Assuming there is at least one pair of elements satisfying the conditions and no multiplication of two elements in it overflows, this can be done in Theta(n-k) time and Theta(1) space worst- and best-case, with something like this:
auto back_max = a[0];
auto back_min = a[0];
auto best = a[0]*a[k+1];
for(std::size_t i=1; i<n-(k+1); ++i) {
back_max = std::max(back_max, a[i]);
back_min = std::min(back_min, a[i]);
best = std::min(best, std::min(a[i+k+1]*back_max, a[i+k+1]*back_min));
}
return best;
This is optimal in terms of asymptotic worst-case complexity for both time and space because the optimal product may be a[0] with any of the n-(k+1) elements in distance at least k+1, so at least n-(k+1) integers need to be read by any algorithm solving the problem.
The idea behind the algorithm is as follows:
The optimal product uses two elements of a, assume these are a[r] and a[s]. Without loss of generality we can assume that s > r since the product is commutative.
Due to the restriction abs(s-r) > k this implies that s >= k+1. Now s could be each of the indices satisfying this condition, so we iterate over these indices. That is the iteration over i in the shown code, but it is shifted by k+1 for convenience (doesn't really matter). For each iteration we need to find the optimal product involving i+k+1 as largest index and compare it with the previous best guess.

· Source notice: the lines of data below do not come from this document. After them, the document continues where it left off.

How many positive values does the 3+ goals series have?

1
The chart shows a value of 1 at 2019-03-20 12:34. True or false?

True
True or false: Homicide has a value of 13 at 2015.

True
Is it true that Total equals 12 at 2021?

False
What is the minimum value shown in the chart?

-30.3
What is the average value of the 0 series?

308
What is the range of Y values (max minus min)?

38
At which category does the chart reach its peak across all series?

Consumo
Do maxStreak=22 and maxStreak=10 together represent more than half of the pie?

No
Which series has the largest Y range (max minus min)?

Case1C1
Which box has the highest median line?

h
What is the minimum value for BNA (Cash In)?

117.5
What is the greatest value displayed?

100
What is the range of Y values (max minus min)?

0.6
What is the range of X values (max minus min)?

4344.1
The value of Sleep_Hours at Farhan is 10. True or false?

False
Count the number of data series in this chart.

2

The possible indices to pair i+k+1 with are all indices smaller or equal i due to the distance requirement. We would need to iterate over all of these as well, but that is unnecessary because the minimum of a[i+k+1]*a[j] over j at fixed i is equal to min(a[i+k+1]*max(a[j]), a[i+k+1]*min(a[j])) due to monotonicity of the product (taking the minimum with respect to both the minimum and maximum over a[j] accounts for the two possible signs of a[i+k+1] or equivalently the two possible directions of monotonicity.)
Since the set of a[j] values over which we optimize here is just {a[0], ..., a[i]}, which simply growths by one element (a[i]) in each iteration of i, we can simply keep track of max(a[j]) and min(a[j]) with single variables by updating them if a[i] is larger or smaller than the previous optimal values. This is done with back_max and back_min in the code example.
The first step of the iteration (i=0) is skipped in the loop and instead performed as initialization of the variables.